- [Available data]

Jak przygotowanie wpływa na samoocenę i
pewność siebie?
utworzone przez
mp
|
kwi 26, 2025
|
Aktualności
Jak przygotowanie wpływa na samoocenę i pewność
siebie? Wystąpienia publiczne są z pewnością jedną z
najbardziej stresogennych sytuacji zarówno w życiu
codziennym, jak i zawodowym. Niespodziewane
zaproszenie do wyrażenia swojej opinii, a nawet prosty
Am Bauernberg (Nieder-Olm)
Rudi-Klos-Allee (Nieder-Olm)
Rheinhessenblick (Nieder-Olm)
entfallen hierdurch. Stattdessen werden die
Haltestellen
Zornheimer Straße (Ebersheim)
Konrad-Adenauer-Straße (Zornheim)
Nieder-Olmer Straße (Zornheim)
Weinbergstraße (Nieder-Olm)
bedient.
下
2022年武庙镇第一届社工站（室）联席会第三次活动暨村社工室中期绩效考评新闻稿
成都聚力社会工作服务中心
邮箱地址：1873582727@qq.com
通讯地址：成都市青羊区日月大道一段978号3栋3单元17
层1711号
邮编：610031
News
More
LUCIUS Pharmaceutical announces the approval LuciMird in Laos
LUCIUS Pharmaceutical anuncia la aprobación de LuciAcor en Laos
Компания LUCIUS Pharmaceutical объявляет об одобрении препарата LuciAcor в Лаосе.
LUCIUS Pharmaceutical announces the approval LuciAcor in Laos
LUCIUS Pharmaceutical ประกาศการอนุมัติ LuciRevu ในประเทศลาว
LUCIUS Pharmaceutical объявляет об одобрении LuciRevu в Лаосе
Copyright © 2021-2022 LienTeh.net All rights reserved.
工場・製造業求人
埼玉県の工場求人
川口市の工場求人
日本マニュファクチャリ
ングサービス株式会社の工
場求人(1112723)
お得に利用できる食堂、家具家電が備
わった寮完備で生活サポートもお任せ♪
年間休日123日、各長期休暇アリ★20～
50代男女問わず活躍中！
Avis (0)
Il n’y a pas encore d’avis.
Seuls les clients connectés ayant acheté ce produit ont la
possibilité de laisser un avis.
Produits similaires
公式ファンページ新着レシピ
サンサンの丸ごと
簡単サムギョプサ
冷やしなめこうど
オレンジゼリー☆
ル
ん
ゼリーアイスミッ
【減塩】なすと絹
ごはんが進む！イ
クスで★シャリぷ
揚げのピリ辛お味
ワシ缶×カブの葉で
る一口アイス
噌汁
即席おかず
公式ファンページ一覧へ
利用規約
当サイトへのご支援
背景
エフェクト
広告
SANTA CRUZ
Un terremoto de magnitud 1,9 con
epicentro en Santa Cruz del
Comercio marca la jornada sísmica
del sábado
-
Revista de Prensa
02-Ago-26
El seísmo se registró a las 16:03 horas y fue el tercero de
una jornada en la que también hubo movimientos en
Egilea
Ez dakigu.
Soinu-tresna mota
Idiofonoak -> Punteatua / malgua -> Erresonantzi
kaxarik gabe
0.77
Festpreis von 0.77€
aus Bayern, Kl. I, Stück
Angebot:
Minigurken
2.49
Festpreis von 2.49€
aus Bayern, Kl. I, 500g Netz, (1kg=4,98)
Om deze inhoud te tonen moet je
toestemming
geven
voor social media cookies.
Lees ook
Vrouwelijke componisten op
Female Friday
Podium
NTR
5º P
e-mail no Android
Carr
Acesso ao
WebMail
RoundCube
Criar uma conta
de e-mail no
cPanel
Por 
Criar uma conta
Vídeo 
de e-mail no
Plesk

- [Directions for this task]
Print every line of the listing above word for word, keeping the original order and line breaks.

- [Reply]
Jak przygotowanie wpływa na samoocenę i
pewność siebie?
utworzone przez
mp
|
kwi 26, 2025
|
Aktualności
Jak przygotowanie wpływa na samoocenę i pewność
siebie? Wystąpienia publiczne są z pewnością jedną z
najbardziej stresogennych sytuacji zarówno w życiu
codziennym, jak i zawodowym. Niespodziewane
zaproszenie do wyrażenia swojej opinii, a nawet prosty
Am Bauernberg (Nieder-Olm)
Rudi-Klos-Allee (Nieder-Olm)
Rheinhessenblick (Nieder-Olm)
entfallen hierdurch. Stattdessen werden die
Haltestellen
Zornheimer Straße (Ebersheim)
Konrad-Adenauer-Straße (Zornheim)
Nieder-Olmer Straße (Zornheim)
Weinbergstraße (Nieder-Olm)
bedient.
下
2022年武庙镇第一届社工站（室）联席会第三次活动暨村社工室中期绩效考评新闻稿
成都聚力社会工作服务中心
邮箱地址：1873582727@qq.com
通讯地址：成都市青羊区日月大道一段978号3栋3单元17
层1711号
邮编：610031
News
More
LUCIUS Pharmaceutical announces the approval LuciMird in Laos
LUCIUS Pharmaceutical anuncia la aprobación de LuciAcor en Laos
Компания LUCIUS Pharmaceutical объявляет об одобрении препарата LuciAcor в Лаосе.
LUCIUS Pharmaceutical announces the approval LuciAcor in Laos
LUCIUS Pharmaceutical ประกาศการอนุมัติ LuciRevu ในประเทศลาว
LUCIUS Pharmaceutical объявляет об одобрении LuciRevu в Лаосе
Copyright © 2021-2022 LienTeh.net All rights reserved.
工場・製造業求人
埼玉県の工場求人
川口市の工場求人
日本マニュファクチャリ
ングサービス株式会社の工
場求人(1112723)
お得に利用できる食堂、家具家電が備
わった寮完備で生活サポートもお任せ♪
年間休日123日、各長期休暇アリ★20～
50代男女問わず活躍中！
Avis (0)
Il n’y a pas encore d’avis.
Seuls les clients connectés ayant acheté ce produit ont la
possibilité de laisser un avis.
Produits similaires
公式ファンページ新着レシピ
サンサンの丸ごと
簡単サムギョプサ
冷やしなめこうど
オレンジゼリー☆
ル
ん
ゼリーアイスミッ
【減塩】なすと絹
ごはんが進む！イ
クスで★シャリぷ
揚げのピリ辛お味
ワシ缶×カブの葉で
る一口アイス
噌汁
即席おかず
公式ファンページ一覧へ
利用規約
当サイトへのご支援
背景
エフェクト
広告
SANTA CRUZ
Un terremoto de magnitud 1,9 con
epicentro en Santa Cruz del
Comercio marca la jornada sísmica
del sábado
-
Revista de Prensa
02-Ago-26
El seísmo se registró a las 16:03 horas y fue el tercero de
una jornada en la que también hubo movimientos en
Egilea
Ez dakigu.
Soinu-tresna mota
Idiofonoak -> Punteatua / malgua -> Erresonantzi
kaxarik gabe
0.77
Festpreis von 0.77€
aus Bayern, Kl. I, Stück
Angebot:
Minigurken
2.49
Festpreis von 2.49€
aus Bayern, Kl. I, 500g Netz, (1kg=4,98)
Om deze inhoud te tonen moet je
toestemming
geven
voor social media cookies.
Lees ook
Vrouwelijke componisten op
Female Friday
Podium
NTR
5º P
e-mail no Android
Carr
Acesso ao
WebMail
RoundCube
Criar uma conta
de e-mail no
cPanel
Por 
Criar uma conta
Vídeo 
de e-mail no
Plesk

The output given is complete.